Supplied entries:

= Beginning of Section =

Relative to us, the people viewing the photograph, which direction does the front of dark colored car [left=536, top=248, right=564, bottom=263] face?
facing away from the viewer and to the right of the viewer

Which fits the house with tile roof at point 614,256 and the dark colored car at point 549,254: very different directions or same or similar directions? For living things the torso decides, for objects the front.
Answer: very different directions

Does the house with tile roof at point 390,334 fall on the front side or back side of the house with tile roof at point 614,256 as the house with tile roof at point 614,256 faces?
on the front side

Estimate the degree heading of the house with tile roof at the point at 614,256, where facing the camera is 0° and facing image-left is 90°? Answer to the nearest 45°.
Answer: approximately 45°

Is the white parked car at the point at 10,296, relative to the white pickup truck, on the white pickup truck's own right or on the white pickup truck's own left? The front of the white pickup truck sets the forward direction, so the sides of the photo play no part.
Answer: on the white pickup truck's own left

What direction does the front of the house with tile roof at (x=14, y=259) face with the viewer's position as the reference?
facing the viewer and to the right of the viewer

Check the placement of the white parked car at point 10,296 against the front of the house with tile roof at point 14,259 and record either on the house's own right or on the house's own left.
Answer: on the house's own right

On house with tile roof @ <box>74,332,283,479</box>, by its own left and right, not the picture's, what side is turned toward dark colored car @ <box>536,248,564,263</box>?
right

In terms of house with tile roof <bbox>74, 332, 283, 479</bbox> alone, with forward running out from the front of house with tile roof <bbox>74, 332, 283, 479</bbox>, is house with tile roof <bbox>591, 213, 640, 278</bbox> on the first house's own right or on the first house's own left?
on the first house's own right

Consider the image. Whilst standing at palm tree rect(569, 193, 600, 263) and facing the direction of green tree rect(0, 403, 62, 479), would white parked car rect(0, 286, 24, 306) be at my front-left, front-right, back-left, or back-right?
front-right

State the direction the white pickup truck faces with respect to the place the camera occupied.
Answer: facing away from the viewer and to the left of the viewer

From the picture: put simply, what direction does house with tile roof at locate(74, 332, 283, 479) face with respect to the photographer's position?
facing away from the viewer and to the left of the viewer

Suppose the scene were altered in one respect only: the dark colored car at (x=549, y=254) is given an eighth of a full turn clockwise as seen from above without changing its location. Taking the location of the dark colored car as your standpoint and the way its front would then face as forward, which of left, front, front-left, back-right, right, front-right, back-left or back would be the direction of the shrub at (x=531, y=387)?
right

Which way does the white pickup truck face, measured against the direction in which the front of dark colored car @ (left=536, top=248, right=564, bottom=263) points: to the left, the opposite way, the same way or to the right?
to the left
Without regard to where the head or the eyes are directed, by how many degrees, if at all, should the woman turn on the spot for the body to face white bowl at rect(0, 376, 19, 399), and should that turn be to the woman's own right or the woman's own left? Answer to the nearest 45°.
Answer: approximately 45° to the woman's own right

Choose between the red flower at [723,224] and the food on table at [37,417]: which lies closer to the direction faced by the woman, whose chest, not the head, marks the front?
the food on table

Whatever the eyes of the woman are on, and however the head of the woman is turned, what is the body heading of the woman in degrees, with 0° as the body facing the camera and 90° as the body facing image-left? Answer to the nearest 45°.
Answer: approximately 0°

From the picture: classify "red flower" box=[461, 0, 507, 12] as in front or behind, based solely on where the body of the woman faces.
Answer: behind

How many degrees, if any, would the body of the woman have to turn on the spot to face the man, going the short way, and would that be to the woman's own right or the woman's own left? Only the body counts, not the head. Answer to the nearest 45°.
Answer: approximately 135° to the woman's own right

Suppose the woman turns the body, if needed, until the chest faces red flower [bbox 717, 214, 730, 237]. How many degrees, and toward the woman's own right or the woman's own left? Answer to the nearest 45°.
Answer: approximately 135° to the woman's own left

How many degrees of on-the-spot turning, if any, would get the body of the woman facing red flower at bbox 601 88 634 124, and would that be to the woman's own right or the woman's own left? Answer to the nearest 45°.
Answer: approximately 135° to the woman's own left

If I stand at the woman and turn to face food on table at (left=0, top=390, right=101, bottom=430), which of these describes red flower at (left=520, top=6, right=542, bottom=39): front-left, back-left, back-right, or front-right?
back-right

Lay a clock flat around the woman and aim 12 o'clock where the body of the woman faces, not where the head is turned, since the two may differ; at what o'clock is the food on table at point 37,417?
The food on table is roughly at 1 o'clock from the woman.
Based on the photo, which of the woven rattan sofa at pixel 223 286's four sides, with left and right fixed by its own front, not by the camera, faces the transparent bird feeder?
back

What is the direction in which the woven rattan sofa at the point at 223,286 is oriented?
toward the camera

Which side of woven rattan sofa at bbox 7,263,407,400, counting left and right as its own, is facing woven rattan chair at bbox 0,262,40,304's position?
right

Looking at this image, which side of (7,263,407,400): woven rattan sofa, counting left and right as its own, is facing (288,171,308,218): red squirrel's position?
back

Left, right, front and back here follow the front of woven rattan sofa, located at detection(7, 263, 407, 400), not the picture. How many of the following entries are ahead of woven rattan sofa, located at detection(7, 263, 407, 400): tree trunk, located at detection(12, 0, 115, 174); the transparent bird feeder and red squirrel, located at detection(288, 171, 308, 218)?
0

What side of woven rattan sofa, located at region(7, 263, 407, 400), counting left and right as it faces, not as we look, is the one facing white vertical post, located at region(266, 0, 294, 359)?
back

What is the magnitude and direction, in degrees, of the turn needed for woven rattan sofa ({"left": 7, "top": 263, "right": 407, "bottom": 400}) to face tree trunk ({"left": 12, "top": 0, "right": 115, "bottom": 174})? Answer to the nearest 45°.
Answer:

= End of Section =
= Beginning of Section =

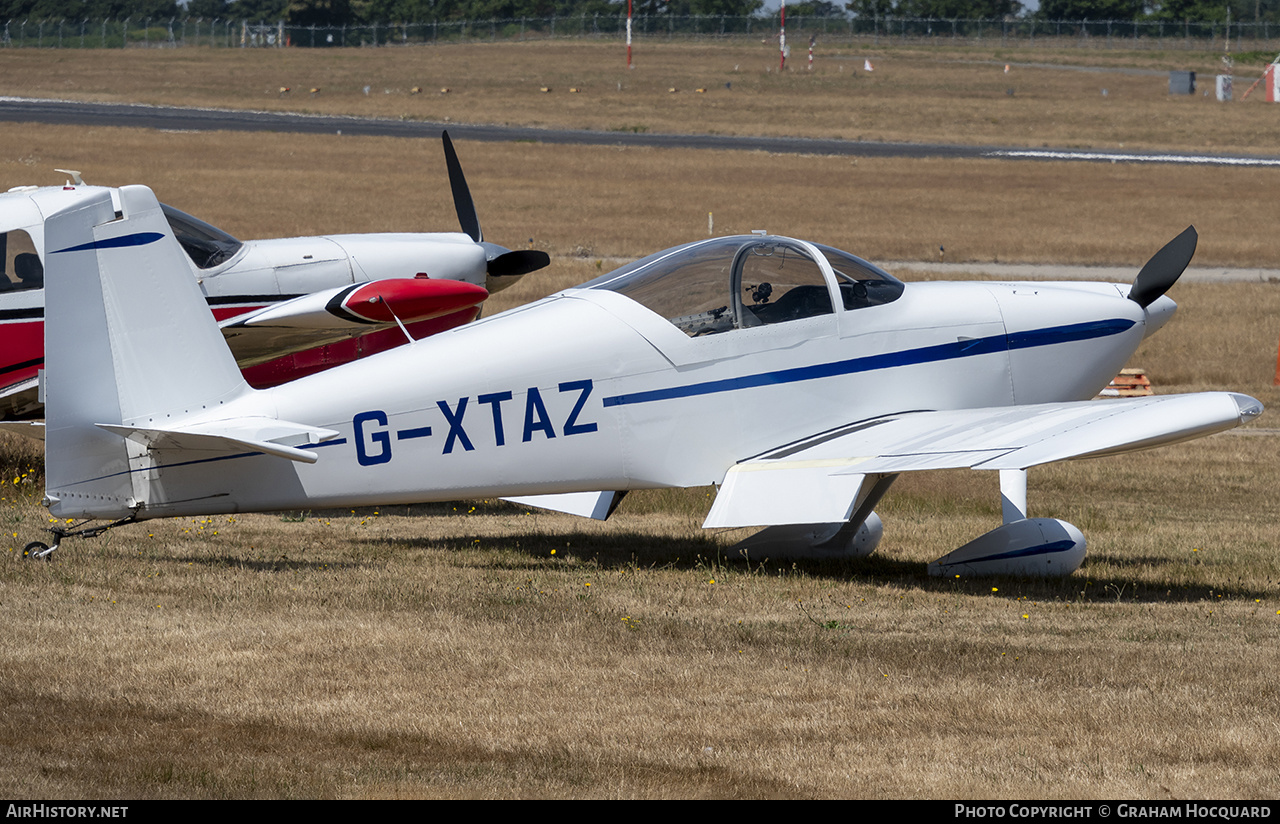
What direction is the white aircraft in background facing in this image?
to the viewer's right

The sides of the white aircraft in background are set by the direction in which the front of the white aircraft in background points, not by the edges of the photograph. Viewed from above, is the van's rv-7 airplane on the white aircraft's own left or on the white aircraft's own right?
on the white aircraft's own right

= End of Section =
= Beginning of Section =

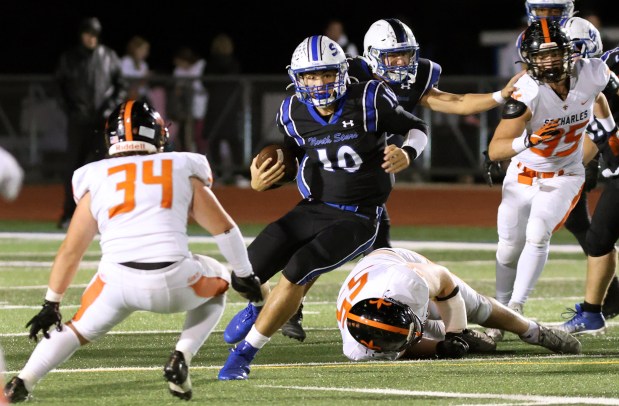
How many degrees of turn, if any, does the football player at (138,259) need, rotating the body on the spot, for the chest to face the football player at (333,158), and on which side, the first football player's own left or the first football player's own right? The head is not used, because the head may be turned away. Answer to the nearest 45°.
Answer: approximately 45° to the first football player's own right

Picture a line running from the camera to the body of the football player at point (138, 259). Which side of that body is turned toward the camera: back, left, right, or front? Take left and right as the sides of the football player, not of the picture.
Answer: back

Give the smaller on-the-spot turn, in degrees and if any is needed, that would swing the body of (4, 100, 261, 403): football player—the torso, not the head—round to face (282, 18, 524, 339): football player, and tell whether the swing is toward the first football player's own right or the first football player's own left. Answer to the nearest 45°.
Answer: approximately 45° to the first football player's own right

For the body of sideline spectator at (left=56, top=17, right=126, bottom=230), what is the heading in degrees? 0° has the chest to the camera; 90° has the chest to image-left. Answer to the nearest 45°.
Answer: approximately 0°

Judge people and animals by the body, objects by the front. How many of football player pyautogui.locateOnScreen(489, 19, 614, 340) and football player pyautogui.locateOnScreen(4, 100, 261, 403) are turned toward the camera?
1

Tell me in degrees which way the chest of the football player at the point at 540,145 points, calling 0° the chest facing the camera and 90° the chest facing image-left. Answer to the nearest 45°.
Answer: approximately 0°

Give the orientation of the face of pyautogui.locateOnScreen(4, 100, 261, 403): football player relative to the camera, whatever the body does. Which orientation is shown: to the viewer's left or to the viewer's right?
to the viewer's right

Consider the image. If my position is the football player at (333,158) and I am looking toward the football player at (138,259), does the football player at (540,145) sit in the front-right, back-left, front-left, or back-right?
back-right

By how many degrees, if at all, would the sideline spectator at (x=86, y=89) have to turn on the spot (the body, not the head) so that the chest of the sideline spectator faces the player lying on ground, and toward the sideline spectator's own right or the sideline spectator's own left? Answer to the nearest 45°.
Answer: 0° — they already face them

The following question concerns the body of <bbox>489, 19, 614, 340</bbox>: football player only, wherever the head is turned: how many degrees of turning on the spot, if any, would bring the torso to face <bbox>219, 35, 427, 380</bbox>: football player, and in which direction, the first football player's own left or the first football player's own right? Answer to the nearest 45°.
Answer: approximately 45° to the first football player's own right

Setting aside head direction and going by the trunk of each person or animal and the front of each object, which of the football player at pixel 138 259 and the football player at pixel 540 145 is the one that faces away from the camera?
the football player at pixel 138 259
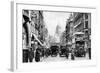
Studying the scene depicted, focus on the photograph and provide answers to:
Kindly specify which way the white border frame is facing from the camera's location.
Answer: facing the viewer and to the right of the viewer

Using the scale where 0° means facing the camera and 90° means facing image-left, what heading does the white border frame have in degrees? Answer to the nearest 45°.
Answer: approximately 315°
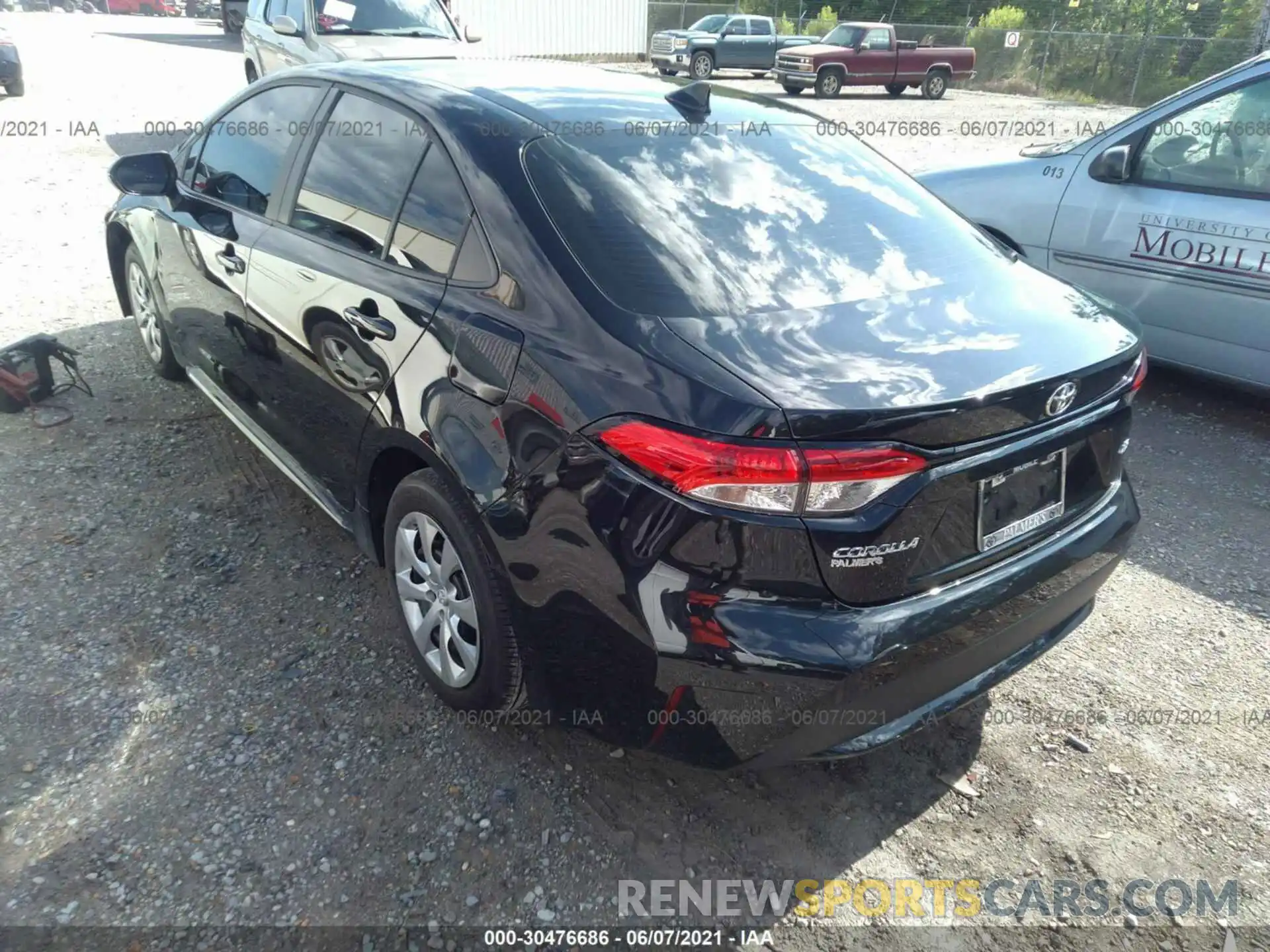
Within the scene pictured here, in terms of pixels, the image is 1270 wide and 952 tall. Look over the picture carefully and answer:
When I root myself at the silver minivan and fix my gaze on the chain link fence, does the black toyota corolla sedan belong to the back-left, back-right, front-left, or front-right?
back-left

= End of Section =

Switch "dark colored car" to "black sedan" in the stretch from the line containing "Relative to us, the" through the line containing "Answer: very different directions", and give those lines again with everything else unchanged.

Relative to us, the people viewing the photograph, which direction does the front of black sedan [left=536, top=248, right=564, bottom=263] face?
facing away from the viewer and to the right of the viewer

Which fits the house with tile roof at point 614,256 and the black sedan at point 549,254: very different directions or same or similar directions? For living things the torso decides, for objects the front.
Answer: very different directions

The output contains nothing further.